Read Also: Funny Status On Facebook- Funny & Clever Quotes
Funny Jokes On Friends
- “Lots of people want to ride with you in the limo, but what you want is someone who will take the bus with you when the limo breaks down.” Oprah Winfrey
- “Friends give you a shoulder to cry on. But best friends are ready with a shovel to hurt the person that made you cry.” Sally Bergesen
- “Real friends don’t get offended when you insult them. They smile and call you something even more offensive.” — Unknown
- “Never tell your friends, ‘I told you so’ – even when you did.” Wendy Jean Smith
- “It is one of the blessings of old friends that you can afford to be stupid with them.” Ralph Waldo Emerson
- “Love is blind; friendship tries not to notice.” Michaela Edmond
- “I can tell by your sarcastic undertones, rude comments, and sheer lack of common decency that we should be best friends.” — Unknown
- “You don’t have to be crazy to be my friend. But it helps.” Unknown
- “Friends are people who know you really well and like you anyway.” Greg Tamblyn
- “I am the friend you have to explain to your other friends before they meet me.” — Unknown
- “Sometimes I think, ‘What is a friend?’ Then I say, ‘Friend is someone to share the last cookie with.’” Cookie Monster
- “I think we’ll be friends forever because we’re too lazy to find new friends.” — Unknown
- “I hope we’re friends until we die. And then I hope we stay ghost friends and walk through walls and scare other people.” Unknown
Funny Jokes In Girl
Not only are good manners and the ability to joke important, but it is also important to know the best jokes that impress girls. Your friends may get impressed by your jokes on Girls. So you need to understand what kind of jokes suits a girl best.
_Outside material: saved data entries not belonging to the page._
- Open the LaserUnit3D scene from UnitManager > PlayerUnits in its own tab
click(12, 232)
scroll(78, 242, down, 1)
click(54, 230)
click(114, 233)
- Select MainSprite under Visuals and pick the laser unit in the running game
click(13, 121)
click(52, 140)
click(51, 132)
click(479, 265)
- “I seem to have lost my phone number. Can I have yours? Funny jokes to tell a girl.”
- “I’m lost. Can you give me directions to your heart?”
- “Are you a parking ticket? ‘Cause, you’ve got fine written all over you.”
- “Are you sure you’re not tired? You’ve been running through my mind all day. “
- “I’m not a photographer, but I can picture myself and you together.”
- “Do I know you? ‘Cause you look a lot like my next girlfriend.”
- “Do you know what my shirt is made of? Boyfriend/girlfriend material?”
- “They say Disneyland is the happiest place on earth. Well apparently, no one has ever been standing next to you.”
- “For some reason, I was feeling a little off today. But when you came along, you’d”
- “Are you religious? Because you’re the answer to all my prayer”.